**Exercise requirements**
When the string "MARS" occurs in a line of the records, show that line.

**Dataset entries**
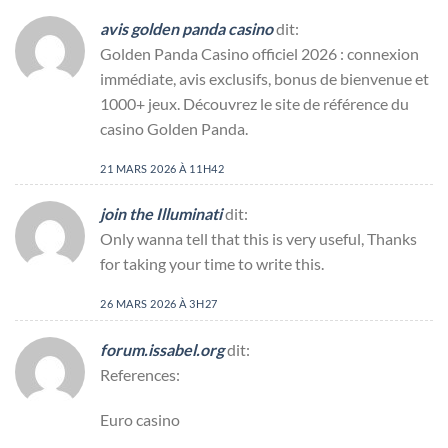
avis golden panda casino
dit:
Golden Panda Casino officiel 2026 : connexion
immédiate, avis exclusifs, bonus de bienvenue et
1000+ jeux. Découvrez le site de référence du
casino Golden Panda.
21 MARS 2026 À 11H42
join the Illuminati
dit:
Only wanna tell that this is very useful, Thanks
for taking your time to write this.
26 MARS 2026 À 3H27
forum.issabel.org
dit:
References:
Euro casino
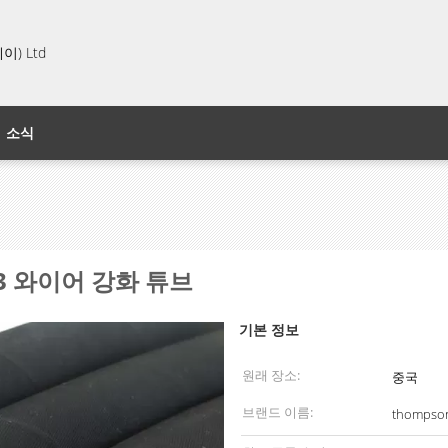
) Ltd
소식
0 R3 와이어 강화 튜브
기본 정보
원래 장소:
중국
브랜드 이름:
thompso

**Reply to the task**
21 MARS 2026 À 11H42
26 MARS 2026 À 3H27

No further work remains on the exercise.